¿Qué diferencia hay entre la imagen de Marilyn Monroe atajando el vuelo de su vestido blanco de las brisas del subte, y la de Lisbeth Salander golpeando la puerta de su abogado en su tercera visita? Marilyn junta las rodillas e inclina la cabeza con una sonrisa, expuesta a todas las miradas de la ciudad. Lisbeth, con el cuerpo casi encogido, aprieta un arma en el bolsillo de su campera de cuero negro, en la intimidad de una casa de departamentos. Y, en el medio, la majestuosa Gillian Anderson en The fall, con esas blusas claras de seda o de organza, más dura que el mismísimo Philip Marlowe.
La ropa, para bien o para mal: la seda, la organza y el encaje están hechos para las mujeres, en volados, bordados, estampados, transparencias. Los hombres sólo admiten que cambie el largo o el ancho de las solapas del saco, del saco mismo, el cuello picudo o redondeado de las camisas y pará de contar.
Hay excepciones, claro. Hay cantantes muy emperifollados, o mujeres como Frances Mcdormand en Fargo, con camperas de plástico informes, pero que resisten el frío.
Lo cierto es que la literatura y el cine han puesto de moda a las mujeres. Y muy pocas con el glamour y la frivolidad alegre de las chicas de Sex and the city. Está la elegancia severa de la abogada en The good wife; el aplomo y gracia de la lesbiana de Last tango in Halifax. Están las señoras de más de 60 en Grace and Frankie y la púber de Anne with an “e”.

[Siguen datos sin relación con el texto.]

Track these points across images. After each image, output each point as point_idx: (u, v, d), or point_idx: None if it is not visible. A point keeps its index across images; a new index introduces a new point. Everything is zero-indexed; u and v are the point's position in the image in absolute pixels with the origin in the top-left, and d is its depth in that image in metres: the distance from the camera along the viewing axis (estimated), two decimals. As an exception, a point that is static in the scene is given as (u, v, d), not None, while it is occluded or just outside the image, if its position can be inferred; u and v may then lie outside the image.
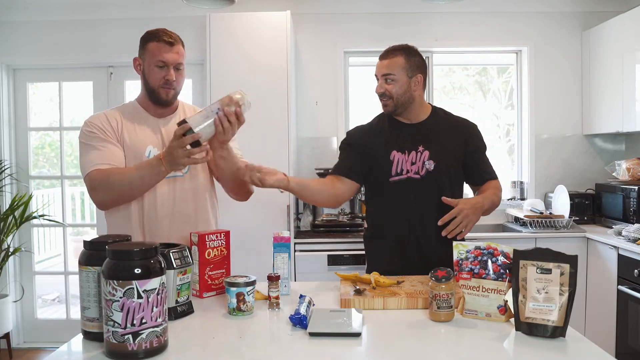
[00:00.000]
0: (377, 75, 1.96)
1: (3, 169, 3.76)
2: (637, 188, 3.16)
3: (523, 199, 3.84)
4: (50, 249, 4.62)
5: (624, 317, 2.90)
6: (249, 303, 1.49)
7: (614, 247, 2.98)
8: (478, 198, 1.89)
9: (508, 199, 3.89)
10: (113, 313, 1.13)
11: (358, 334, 1.31)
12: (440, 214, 1.84)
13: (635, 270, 2.78)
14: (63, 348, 1.30)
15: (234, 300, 1.48)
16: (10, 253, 3.64)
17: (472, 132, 2.03)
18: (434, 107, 2.04)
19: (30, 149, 3.96)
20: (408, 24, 3.81)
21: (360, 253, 3.14)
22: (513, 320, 1.35)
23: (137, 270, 1.14)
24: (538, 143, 3.89)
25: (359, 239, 3.17)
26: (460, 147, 1.97)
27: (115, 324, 1.13)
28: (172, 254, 1.43)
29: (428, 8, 3.72)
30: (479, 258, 1.44)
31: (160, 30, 1.75)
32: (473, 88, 4.23)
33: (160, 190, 1.76)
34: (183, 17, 3.61)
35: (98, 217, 3.97)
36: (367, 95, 4.03)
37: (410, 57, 1.92)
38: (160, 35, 1.74)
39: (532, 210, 3.55)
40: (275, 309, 1.54)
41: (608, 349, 2.70)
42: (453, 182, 1.96)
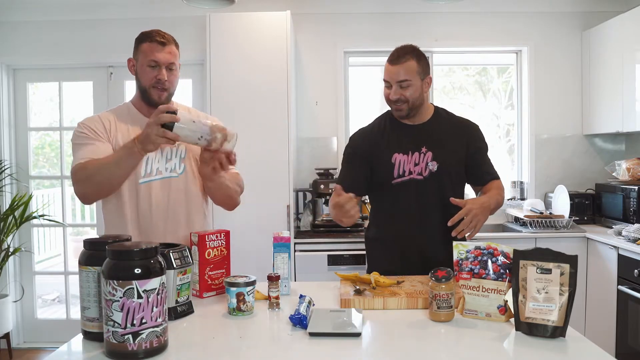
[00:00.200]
0: (388, 81, 1.90)
1: (3, 169, 3.76)
2: (637, 188, 3.16)
3: (523, 199, 3.84)
4: (50, 249, 4.62)
5: (624, 317, 2.90)
6: (249, 303, 1.49)
7: (614, 247, 2.98)
8: (484, 198, 1.88)
9: (508, 199, 3.88)
10: (113, 313, 1.13)
11: (358, 334, 1.31)
12: (442, 215, 1.83)
13: (635, 270, 2.78)
14: (63, 348, 1.30)
15: (234, 300, 1.48)
16: (10, 253, 3.64)
17: (474, 132, 2.03)
18: (436, 107, 2.04)
19: (30, 149, 3.96)
20: (408, 24, 3.81)
21: (360, 253, 3.15)
22: (513, 320, 1.35)
23: (137, 270, 1.14)
24: (538, 143, 3.89)
25: (359, 239, 3.17)
26: (463, 147, 1.97)
27: (115, 324, 1.13)
28: (172, 254, 1.43)
29: (428, 8, 3.71)
30: (479, 258, 1.45)
31: (154, 31, 1.77)
32: (473, 88, 4.23)
33: (155, 190, 1.77)
34: (183, 17, 3.62)
35: (98, 217, 3.96)
36: (367, 95, 4.03)
37: (421, 59, 1.90)
38: (153, 36, 1.75)
39: (532, 210, 3.55)
40: (275, 309, 1.54)
41: (608, 349, 2.70)
42: (455, 182, 1.96)
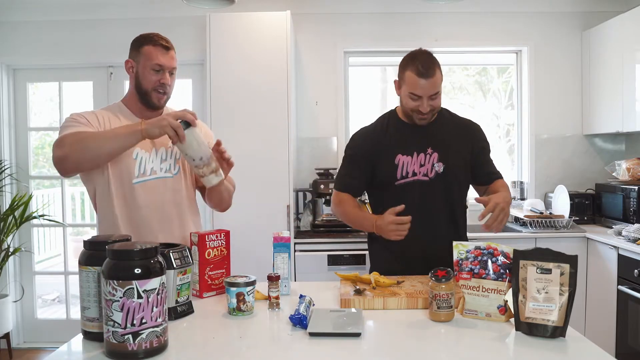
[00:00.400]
0: (419, 95, 1.82)
1: (3, 169, 3.76)
2: (637, 188, 3.16)
3: (523, 199, 3.83)
4: (50, 249, 4.62)
5: (624, 317, 2.90)
6: (249, 303, 1.49)
7: (614, 247, 2.98)
8: (505, 193, 1.88)
9: (508, 199, 3.88)
10: (113, 313, 1.13)
11: (358, 334, 1.31)
12: (447, 216, 1.83)
13: (635, 270, 2.78)
14: (63, 348, 1.30)
15: (234, 300, 1.48)
16: (10, 253, 3.64)
17: (477, 133, 2.03)
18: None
19: (30, 149, 3.96)
20: (408, 24, 3.80)
21: (360, 253, 3.15)
22: (513, 320, 1.35)
23: (137, 270, 1.14)
24: (538, 143, 3.89)
25: (359, 239, 3.18)
26: (467, 148, 1.97)
27: (115, 324, 1.13)
28: (172, 254, 1.43)
29: (428, 8, 3.71)
30: (479, 258, 1.45)
31: (155, 35, 1.78)
32: (473, 88, 4.23)
33: (150, 191, 1.76)
34: (183, 17, 3.62)
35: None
36: (367, 95, 4.03)
37: (440, 67, 1.87)
38: (157, 40, 1.76)
39: (532, 210, 3.55)
40: (275, 309, 1.54)
41: (608, 349, 2.69)
42: (461, 183, 1.97)
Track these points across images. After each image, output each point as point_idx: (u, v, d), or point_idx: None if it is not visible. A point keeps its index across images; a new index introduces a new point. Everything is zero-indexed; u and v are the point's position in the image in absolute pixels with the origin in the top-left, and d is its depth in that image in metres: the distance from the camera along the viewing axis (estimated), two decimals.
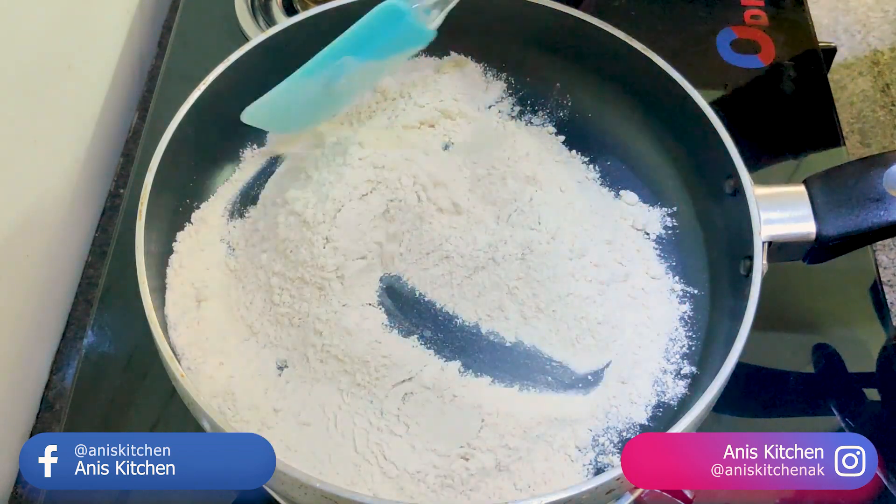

Y los grupos de mujeres “del pueblo”, trabajadoras despreocupadas por su aspecto porque tienen entre manos asuntos serios: las mujeres de Bletchley Park, Call the midwife, Las chicas del cable. Y las guerreras: las que luchan por el voto de las mujeres en Sufragistas, que transcurre en Inglaterra; las que pelean por igualdad de salarios en Made in Dagenham, que transcurre en 1968 y que paralizó a Ford. Y El ángel del guetto de Varsovia, sobre Irena Sendler, quien salvó a 2.500 niños a quienes sacó de mil maneras increíbles de ese infierno.
Pero hay menos diferencias entre las chicas de Sex and the city y Lisbeth que entre ellas y M. Bovary y A. Karenina. Para Flaubert y Tolstoi podés transgredir las convenciones hasta por ahí nomás. Tu destino va a ser la muerte. Lisbeth va a atravesar con toda su fragilidad física y su espíritu de hierro todas las espesuras y las maldades que el patriarcado ha pensado para cortar el paso de las mujeres, y va a terminar siendo tan libre y millonaria como cualquiera puede desear.
Es que Sieg Larsson amaba a las mujeres y nos dio un personaje que da la talla para las que vendrán después.
Dirá Žižek que “el capitalismo contemporáneo inventó su propia imagen ideal de mujer que representa el poder administrativo frío pero con un rostro humano”, y cita a Badiou que dice que en el universo ideológico de hoy los hombres son adolescentes lúdicos, ilegales, mientras que las mujeres aparecen como duras, maduras, serias, legales y punitivas. Las mujeres no son llamadas hoy por la ideología gobernante a ser subordinadas, son llamadas –solicitadas, esperadas– para ser juezas, administradoras, ministras, CEOs, maestras, policías y soldados… Una nueva figura de la feminidad está surgiendo: un competidor agente del poder frío, seductor y manipulador, que atestigua a la paradoja de que “bajo las condiciones que fija el capitalismo las mujeres pueden hacerlo mejor que los hombres”.
Que me perdonen tanto Žižek como Badiou, citado por el primero, pero a mí me parece que estos lugares que hoy vamos ocupando las mujeres en el mundo se debe exclusivamente que a esos lugares no nos lo da graciosamente el capitalismo (y no veo dónde está la paradoja): los vamos ganando lentamente con movilizaciones y luchas constantes, nosotras mismas y desde hace mucho tiempo, centímetro a centímetro. Y ésta es una verdad pura y dura.
De las mujeres reales de Argentina no voy a decir mucho, porque con las Madres tenemos de sobra.